▶ [YOUR INSTRUCTIONS]: List every line in this data where the string "lines" occurs.

▶ [DATA LISTING]:

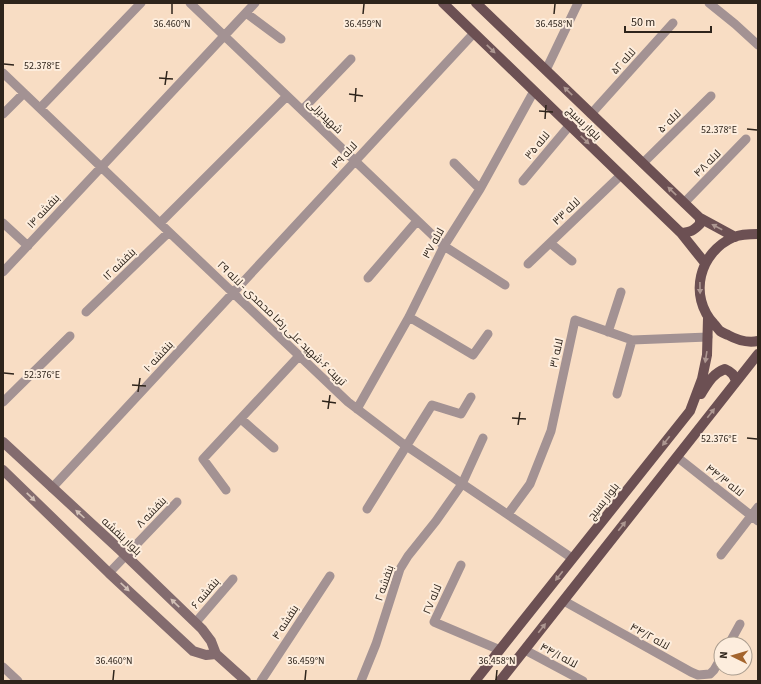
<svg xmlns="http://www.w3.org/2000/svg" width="761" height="684" viewBox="0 0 761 684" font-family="'Source Sans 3',Cairo,sans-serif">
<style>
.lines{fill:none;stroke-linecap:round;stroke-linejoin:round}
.street{stroke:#a39293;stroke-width:9}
.secondary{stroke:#836b6e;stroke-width:10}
.primary{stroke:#6c5053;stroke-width:10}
.oneway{fill:#ad9791}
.oneway2{fill:#d2c0b6}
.ticks{fill:none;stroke:#2e241b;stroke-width:1.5}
.labels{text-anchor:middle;stroke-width:4;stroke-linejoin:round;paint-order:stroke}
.street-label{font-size:11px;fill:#2e241b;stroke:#fdeddd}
.ticks-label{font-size:10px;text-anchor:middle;fill:#2e241b;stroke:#fdeddd;stroke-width:4;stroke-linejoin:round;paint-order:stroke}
</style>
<rect width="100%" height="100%" fill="#f8ddc4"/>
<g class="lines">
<!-- street -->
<path class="street" d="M190 3 444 246 505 285
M709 3 735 24 758 45
M246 13 281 39
M546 70 578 3
M3 73 169 232 348 402 402 443 572 558
M40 108 141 3
M302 110 351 59
M3 114 24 93
M591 114 673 23
M454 163 480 189
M643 163 711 96
M523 181 570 125
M684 203 746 139
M3 223 28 246
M160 223 287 96
M550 243 572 261
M528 264 621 175
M3 272 255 3
M368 278 417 221
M86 312 169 232
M409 317 473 355 488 334
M608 332 621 292
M617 394 632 340
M3 402 70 336
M357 409 409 317 444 246 480 189 534 91
M241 419 274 448
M677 457 758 521
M52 488 474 33
M226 490 203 459 299 356
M367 509 432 405 461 414 471 397
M508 514 530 484 551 431 575 320 632 340 708 337
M721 555 758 507
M461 565 434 622 500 650
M109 573 177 502
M564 601 691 672 698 675 710 674 714 670 721 658
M196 622 233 579
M729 644 740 624
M525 650 583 681
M3 667 18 681
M261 681 330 576
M361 681 376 644 400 569 408 556 436 521 462 484 483 438"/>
<!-- secondary -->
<path class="secondary" d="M3 442 120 550 202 629 211 641 216 654 246 681
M3 470 109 573 193 651 206 655 216 654"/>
<!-- primary -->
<path class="primary" d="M443 3 681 233 705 263
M476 3 700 218 735 237
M681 233C691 232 693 231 700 224V218
M758 234C750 234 741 234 734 237 699 252 688 296 714 324 716 326 718 329 720 331 723 333 726 334 728 335 737 340 748 343 758 341
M701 394C708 383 712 374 725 369 732 372 734 375 736 381
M475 681 690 411 702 379 707 355 708 318
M500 681 758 354"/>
</g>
<!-- one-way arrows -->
<defs><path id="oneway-solid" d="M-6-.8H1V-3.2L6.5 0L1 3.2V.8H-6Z"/></defs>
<g class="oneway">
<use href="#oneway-solid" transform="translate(491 49) rotate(44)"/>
<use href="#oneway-solid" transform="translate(568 91) rotate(-136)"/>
<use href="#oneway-solid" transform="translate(585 140) rotate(44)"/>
<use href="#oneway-solid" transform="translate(672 191) rotate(-136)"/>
<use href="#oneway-solid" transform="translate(717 227) rotate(-152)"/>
<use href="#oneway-solid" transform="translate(700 288) rotate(89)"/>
<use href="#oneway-solid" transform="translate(706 357) rotate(99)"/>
<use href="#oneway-solid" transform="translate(711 413) rotate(-52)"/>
<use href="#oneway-solid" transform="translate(666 441) rotate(128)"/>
<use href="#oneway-solid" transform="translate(622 526) rotate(-52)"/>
<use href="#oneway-solid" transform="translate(559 576) rotate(128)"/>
<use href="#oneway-solid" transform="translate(542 628) rotate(-52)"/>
</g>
<g class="oneway2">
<use href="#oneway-solid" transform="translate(31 497) rotate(44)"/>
<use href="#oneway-solid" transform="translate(80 514) rotate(-138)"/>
<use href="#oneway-solid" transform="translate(125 587) rotate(43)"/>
<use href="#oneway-solid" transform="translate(175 603) rotate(-136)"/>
</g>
<!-- ticks -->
<path class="ticks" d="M172 14V4M363 14 364 4M554 14 555 4M4 64 14 65M159 78 173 79M165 85 167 71M349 94 363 96M355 102 356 88M539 111 553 112M545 119 546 105M747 129 757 130M4 373 14 374M132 385 146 386M138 392 140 378M322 401 336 403M328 409 330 395M512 418 526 419M518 425 520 412M747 438 757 439M113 680 114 670M305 680 306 670M496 680 497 670"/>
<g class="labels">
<!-- street labels -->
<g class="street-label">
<text transform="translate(623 61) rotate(-48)" y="4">لاله ۵۲</text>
<text transform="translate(325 116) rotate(44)" y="4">شهیدبزلی</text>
<text transform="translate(669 121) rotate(-44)" y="4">لاله ۵۰</text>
<text transform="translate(584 123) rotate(44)" y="4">بلوار بسیج</text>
<text transform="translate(537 145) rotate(-50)" y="4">لاله ۳۵</text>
<text transform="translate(344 155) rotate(-47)" y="4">لاله ۳۹</text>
<text transform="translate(707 163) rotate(-45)" y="4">لاله ۴۸</text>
<text transform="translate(43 211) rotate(-47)" y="4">بنفشه ۱۴</text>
<text transform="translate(566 211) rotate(-44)" y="4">لاله ۳۳</text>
<text transform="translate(433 243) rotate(-61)" y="4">لاله ۳۷</text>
<text transform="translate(119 264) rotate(-44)" y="4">بنفشه ۱۲</text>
<text transform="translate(282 323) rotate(44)" y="4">تربیت ۶-شهید علی رضا محمدی - لاله ۲۹</text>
<text transform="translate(556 353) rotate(-78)" y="4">لاله ۳۱</text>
<text transform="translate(158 356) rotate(-47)" y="4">بنفشه ۱۰</text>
<text transform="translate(725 480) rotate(38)" y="4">لاله ۴۴/۳</text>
<text transform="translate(603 501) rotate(-52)" y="4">بلوار بسیج</text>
<text transform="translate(151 512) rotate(-46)" y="4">بنفشه ۸</text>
<text transform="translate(122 536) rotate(43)" y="4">بلوار بنفشه</text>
<text transform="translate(384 583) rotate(-71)" y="4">بنفشه ۲</text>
<text transform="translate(205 593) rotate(-49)" y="4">بنفشه ۶</text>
<text transform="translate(432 599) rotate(-67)" y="4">لاله ۲۷</text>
<text transform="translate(285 622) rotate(-57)" y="4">بنفشه ۴</text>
<text transform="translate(650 636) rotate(29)" y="4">لاله ۴۴/۲</text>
<text transform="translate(559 655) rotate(28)" y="4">لاله ۴۴/۱</text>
</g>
</g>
<g class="ticks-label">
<text x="172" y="27">36.460°N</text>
<text x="363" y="27">36.459°N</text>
<text x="554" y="27">36.458°N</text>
<text x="42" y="69">52.378°E</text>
<text x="719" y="133">52.378°E</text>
<text x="42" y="378">52.376°E</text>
<text x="719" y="442">52.376°E</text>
<text x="114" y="664">36.460°N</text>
<text x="306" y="664">36.459°N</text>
<text x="497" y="664">36.458°N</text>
</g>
<!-- border -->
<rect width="761" height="684" fill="none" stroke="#2e241b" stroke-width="8"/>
<!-- north arrow -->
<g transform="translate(733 656) rotate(275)"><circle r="19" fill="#fdeddd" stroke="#aa9d8f"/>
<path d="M0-3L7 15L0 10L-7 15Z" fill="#a4652d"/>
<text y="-6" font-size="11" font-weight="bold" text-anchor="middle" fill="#2e241b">N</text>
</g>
<!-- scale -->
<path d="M625 26v6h86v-6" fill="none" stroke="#2e241b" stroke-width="2"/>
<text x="631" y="26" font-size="12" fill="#2e241b" stroke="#fdeddd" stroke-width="3" paint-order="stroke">50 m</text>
</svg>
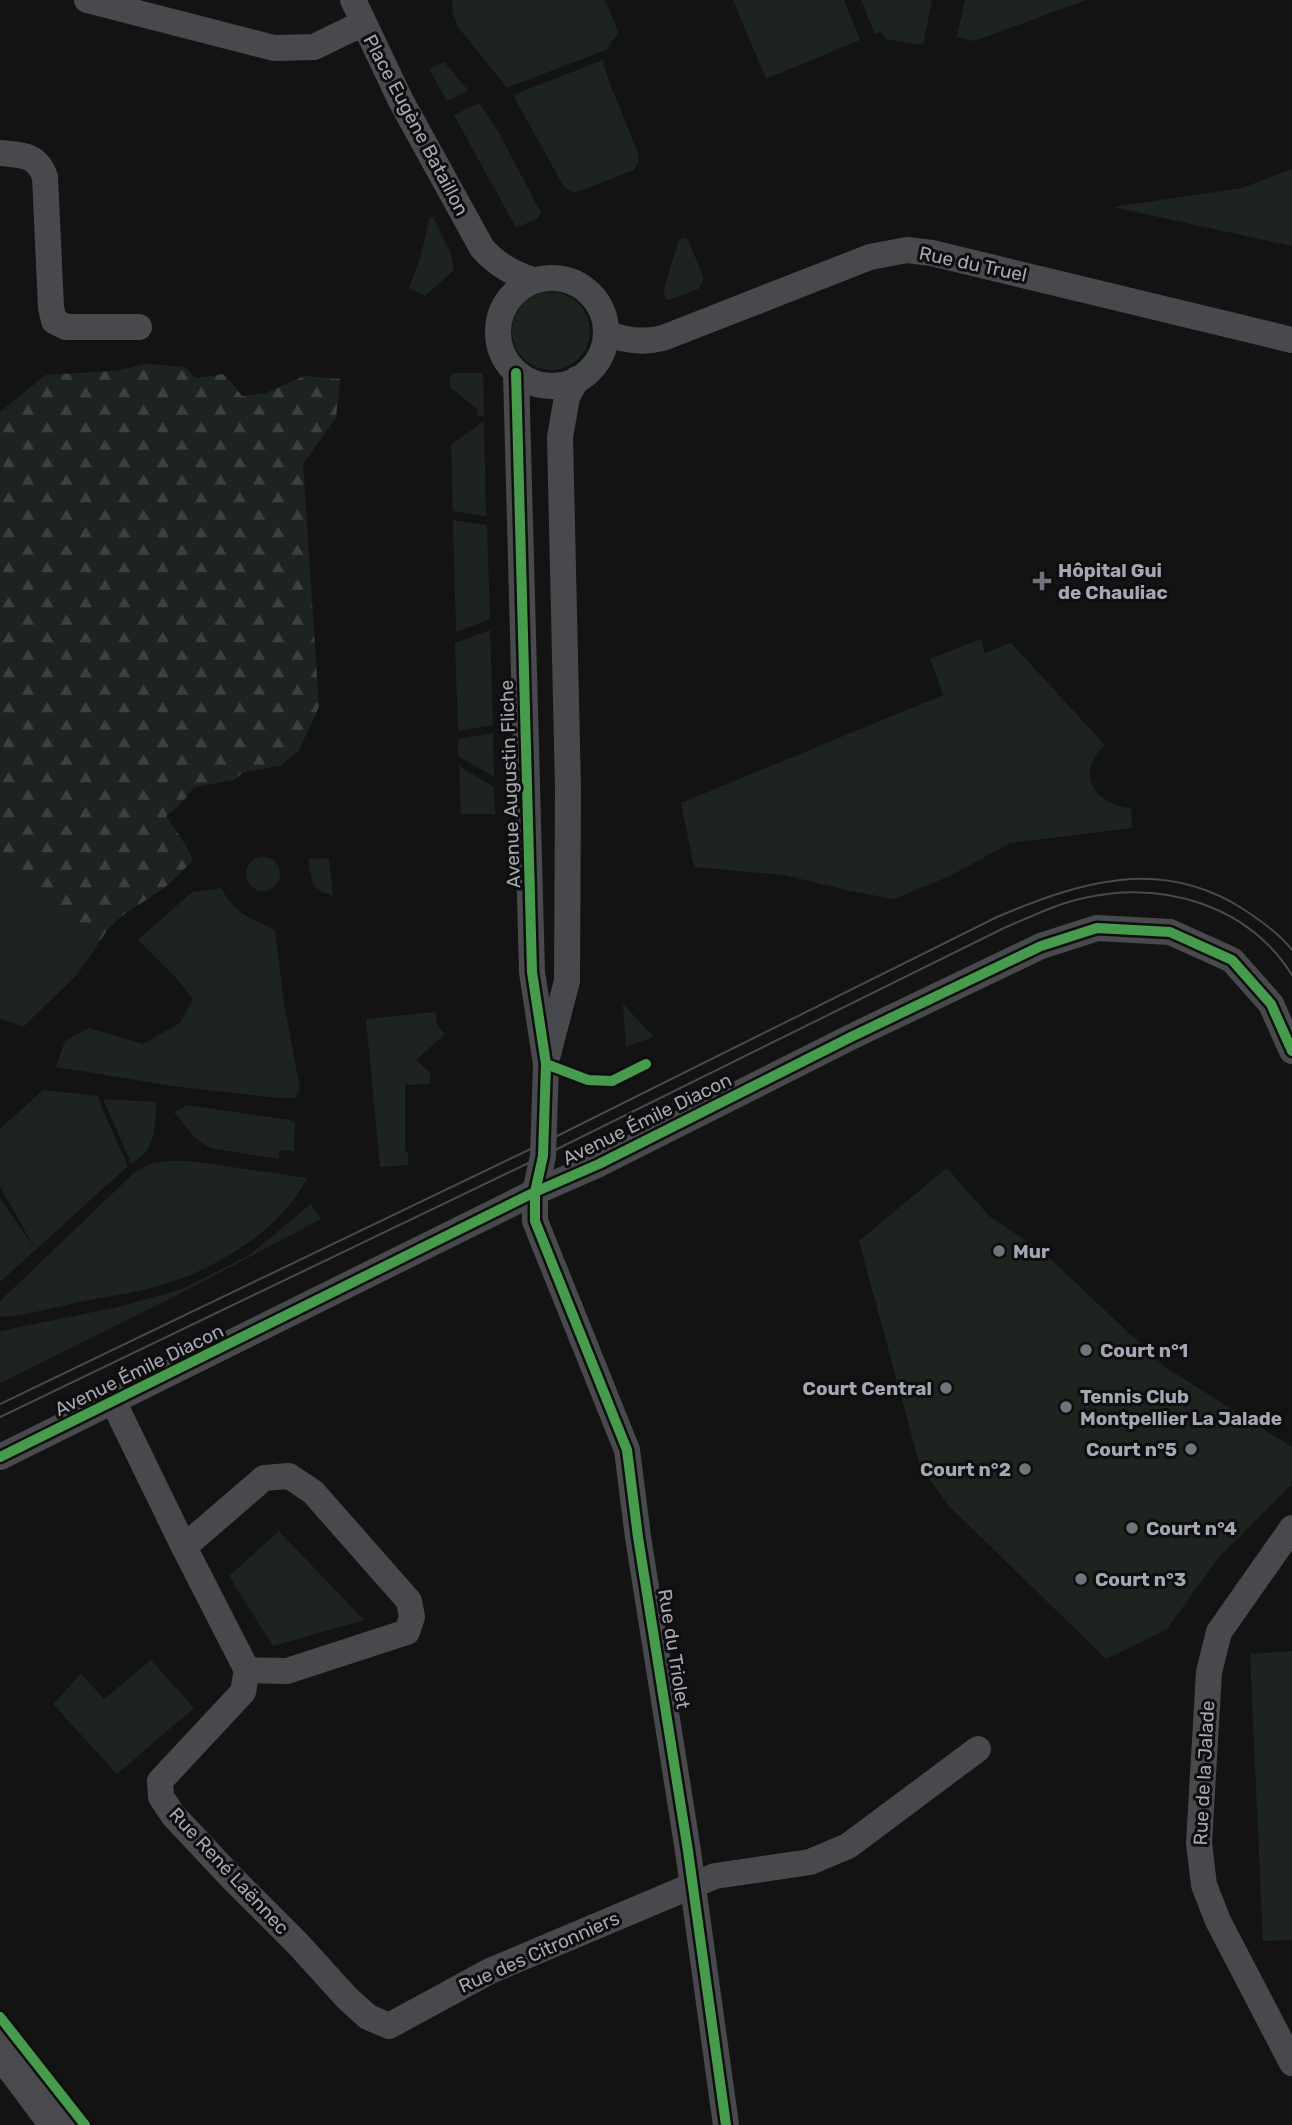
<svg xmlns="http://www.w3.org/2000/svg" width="1292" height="2125" font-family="Rubik,sans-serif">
  <defs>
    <pattern id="forest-firs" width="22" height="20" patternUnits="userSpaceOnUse" patternTransform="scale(1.75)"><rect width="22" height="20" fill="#1d241f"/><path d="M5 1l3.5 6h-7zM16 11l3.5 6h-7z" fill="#3b413d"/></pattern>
  </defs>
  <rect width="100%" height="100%" fill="#131314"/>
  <path fill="#1d241f" d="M 452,0 L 605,0 L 619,33 L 610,43 L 608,49 L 507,88 L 458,27 L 453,15 Z
    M 733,0 L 844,0 L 860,40 L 766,79 Z
    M 861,0 L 932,0 L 923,45 L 885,39 L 882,32 L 875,34 Z
    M 965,0 L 1086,0 L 974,41 L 957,37 Z
    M 603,60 L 608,79 L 638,153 L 639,161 L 634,170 L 574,193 L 564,187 L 513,95 Z
    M 444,62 L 468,90 L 447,101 L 429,69 Z
    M 479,103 L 499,133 L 541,213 L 538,218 L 516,228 L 454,115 Z
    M 1292,169 L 1292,246 L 1113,207 L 1242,188 Z
    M 433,217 L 451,254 L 454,270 L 425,296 L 409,288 L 421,255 L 429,219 Z
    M 684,238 L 688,240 L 703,276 L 703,283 L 698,289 L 669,300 L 665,299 L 664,288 L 679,239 Z
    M512 331a39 39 0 1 1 78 0a39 39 0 1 1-78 0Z
    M 454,373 L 483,373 L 484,416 L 478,416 L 477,409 L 450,387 L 450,377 Z
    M 484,421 L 486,516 L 453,511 L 451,445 Z
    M 453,520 L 487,525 L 490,619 L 456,632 Z
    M 490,630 L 493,725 L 458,731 L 455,643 Z
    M 981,639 L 985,653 L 1011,643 L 1105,745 C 1074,772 1094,805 1131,808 L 1132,828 L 1010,843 L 950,876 L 894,899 L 850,891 L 784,875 L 694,867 L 681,803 L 943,695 L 930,659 Z
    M 493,733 L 494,777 L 458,756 L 458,739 Z
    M 459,766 L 494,787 L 495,814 L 461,814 Z
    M246 874a17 17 0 1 1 34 0a17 17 0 1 1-34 0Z
    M 329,858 L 333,895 L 333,896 L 322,892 L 313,885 L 308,859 Z
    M 0,874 L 26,884 L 52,904 L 95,949 L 77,975 L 23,1027 L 0,1018 Z
    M 221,888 C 235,914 250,918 275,930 L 284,1003 L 300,1088 L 295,1098 L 279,1098 L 172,1086 L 56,1067 L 65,1041 L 89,1028 L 143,1044 L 180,1023 L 193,999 L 178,980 L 138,940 L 192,892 Z
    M 623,1004 L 653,1036 L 653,1037 L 626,1047 Z
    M 436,1012 L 437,1025 L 445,1034 L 416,1060 L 430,1073 L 430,1084 L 405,1085 L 405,1151 L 408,1153 L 408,1165 L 380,1167 L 366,1019 Z
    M 43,1090 L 98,1096 L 101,1106 L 128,1166 L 0,1282 L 0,1198 L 34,1247 L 0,1186 L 0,1129 Z
    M 103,1099 L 156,1102 C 155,1128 157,1150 131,1163 Z
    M 187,1105 L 290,1120 L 295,1123 L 294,1151 L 279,1150 L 279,1159 L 209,1148 L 194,1137 L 174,1112 Z
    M 168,1161 L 190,1161 L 307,1178 C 285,1225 222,1265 174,1281 C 144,1292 110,1296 79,1302 C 53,1308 27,1315 0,1317 L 0,1301 L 134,1173 L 152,1163 Z
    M 947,1168 L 989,1216 L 1043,1252 L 1165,1367 L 1292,1447 L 1292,1484 L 1219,1557 L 1167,1629 L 1106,1659 L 949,1506 L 920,1466 L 859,1241 Z
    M 311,1204 L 321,1219 L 168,1300 L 0,1383 L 0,1331 L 118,1307 L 182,1289 L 248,1256 Z
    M 279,1531 L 364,1620 L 273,1646 L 229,1576 Z
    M 1292,1651 L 1292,1940 L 1263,1941 L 1250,1654 Z
    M 151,1660 L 194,1708 L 117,1774 L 53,1704 L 81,1674 L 104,1699 Z"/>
  <path fill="url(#forest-firs)" d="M 148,364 L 185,367 L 196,378 L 224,374 L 242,396 L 266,393 L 304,376 L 340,379 L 336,418 L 303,464 L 319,707 L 299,750 L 280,766 L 244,772 L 233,780 L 194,787 L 181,804 L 166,816 L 185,844 L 193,860 C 184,869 175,879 165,887 C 133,911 116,912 95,949 L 52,904 L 26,884 L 0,874 L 0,412 L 46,375 L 114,371 Z"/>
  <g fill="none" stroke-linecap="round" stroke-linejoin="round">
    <path stroke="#48494c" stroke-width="26" d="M 87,0 L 274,48 L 314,47 L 351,29 L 365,27
      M 353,0 L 401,101 L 482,248 C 497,265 512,273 533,280
      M 0,153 C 22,155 37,154 45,177 L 51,307 L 54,321 L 66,327 L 139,327
      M498 332a54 54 0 1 1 108 0a54 54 0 1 1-108 0Z
      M 606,333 C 625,341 643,343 663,338 L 870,257 L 907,250 L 932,253 L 1292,340
      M 516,373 L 532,972 L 546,1064 L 543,1156 L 535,1192 L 535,1221 L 627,1450 L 638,1537 L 688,1851 L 726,2125
      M 548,1054 L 567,981 L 568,789 L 560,437 L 567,397 L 577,379
      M 114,1403 L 184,1547 L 247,1670 L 243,1692 L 160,1781 L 161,1797 L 173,1815 L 231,1877 L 298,1944 L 347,1998 L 368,2017 L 389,2026 L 490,1971 L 715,1876 L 810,1862 L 848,1846 L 978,1749
      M 0,1457 L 535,1192 L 599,1164 L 851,1037 L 1041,946 L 1097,928 L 1170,932 L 1232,960 L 1271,1004 L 1292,1051
      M 1292,1528 L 1219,1632 L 1209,1672 L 1199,1843 L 1204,1885 L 1218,1921 L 1292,2063
      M 184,1547 L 264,1478 L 289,1476 L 313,1492 L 409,1601 L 412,1617 L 407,1632 L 287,1671 L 247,1670"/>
    <path stroke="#4a4a4e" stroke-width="38" d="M 0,2046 L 59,2125"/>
    <path stroke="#494a4d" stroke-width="2" d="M 0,1404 L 543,1143 L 997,917 C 1080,882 1160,856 1243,909 C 1260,920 1279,933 1292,950
      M 0,1417 L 543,1156 L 1004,928 C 1030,917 1056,904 1084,898 C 1163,880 1248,905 1292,975"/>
    <defs>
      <path id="cycleway" d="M 516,373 L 532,972 L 546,1064 L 543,1156 L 535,1192 L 535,1221 L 627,1450 L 638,1537 L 688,1851 L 726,2125
        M 546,1064 L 588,1080 L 612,1081 L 646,1064
        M 0,1457 L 535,1192 L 599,1164 L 851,1037 L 1041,946 L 1097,928 L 1170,932 L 1232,960 L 1271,1004 L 1292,1051
        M 0,2017 L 85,2125"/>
    </defs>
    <use href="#cycleway" stroke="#0e0e0f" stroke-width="15"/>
    <use href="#cycleway" stroke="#469c4c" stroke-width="10"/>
  </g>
  <g fill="#72747c" stroke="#0e0e0f" stroke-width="2.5">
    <path d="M1038.5 570.5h7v7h7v7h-7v7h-7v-7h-7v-7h7z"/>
    <circle cx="999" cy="1251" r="7"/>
    <circle cx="1086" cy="1350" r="7"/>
    <circle cx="946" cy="1388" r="7"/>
    <circle cx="1066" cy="1407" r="7"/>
    <circle cx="1191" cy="1449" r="7"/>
    <circle cx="1025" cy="1469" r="7"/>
    <circle cx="1132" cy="1528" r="7"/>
    <circle cx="1081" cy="1579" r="7"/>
  </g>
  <g text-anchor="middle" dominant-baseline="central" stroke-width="6" stroke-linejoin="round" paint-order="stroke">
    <g font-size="19" fill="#a5a8b4" stroke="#0e0e0f">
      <text transform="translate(416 125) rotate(62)">Place Eugène Bataillon</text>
      <text transform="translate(973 264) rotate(12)">Rue du Truel</text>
      <text transform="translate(510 784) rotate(-92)">Avenue Augustin Fliche</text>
      <text transform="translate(647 1119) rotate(-26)">Avenue Émile Diacon</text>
      <text transform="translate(139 1370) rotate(-26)">Avenue Émile Diacon</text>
      <text transform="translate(674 1649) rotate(81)">Rue du Triolet</text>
      <text transform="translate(1204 1773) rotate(-87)">Rue de la Jalade</text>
      <text transform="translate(229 1871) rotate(47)">Rue René Laënnec</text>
      <text transform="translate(539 1952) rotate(-24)">Rue des Citronniers</text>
    </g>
    <g font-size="19" font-weight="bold" fill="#a5a8b4" stroke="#0e0e0f" text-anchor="start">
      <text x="1058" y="570">Hôpital Gui<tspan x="1058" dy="22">de Chauliac</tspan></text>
      <text x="1013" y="1251">Mur</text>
      <text x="1100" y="1350">Court n°1</text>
      <text x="932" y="1388" text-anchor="end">Court Central</text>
      <text x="1080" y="1396">Tennis Club<tspan x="1080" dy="22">Montpellier La Jalade</tspan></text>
      <text x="1177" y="1449" text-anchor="end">Court n°5</text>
      <text x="1011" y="1469" text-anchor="end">Court n°2</text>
      <text x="1146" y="1528">Court n°4</text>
      <text x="1095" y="1579">Court n°3</text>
    </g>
  </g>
</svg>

▶ [YOUR RESPONSE]:
.lines{fill:none;stroke-linecap:round;stroke-linejoin:round}
<g class="lines">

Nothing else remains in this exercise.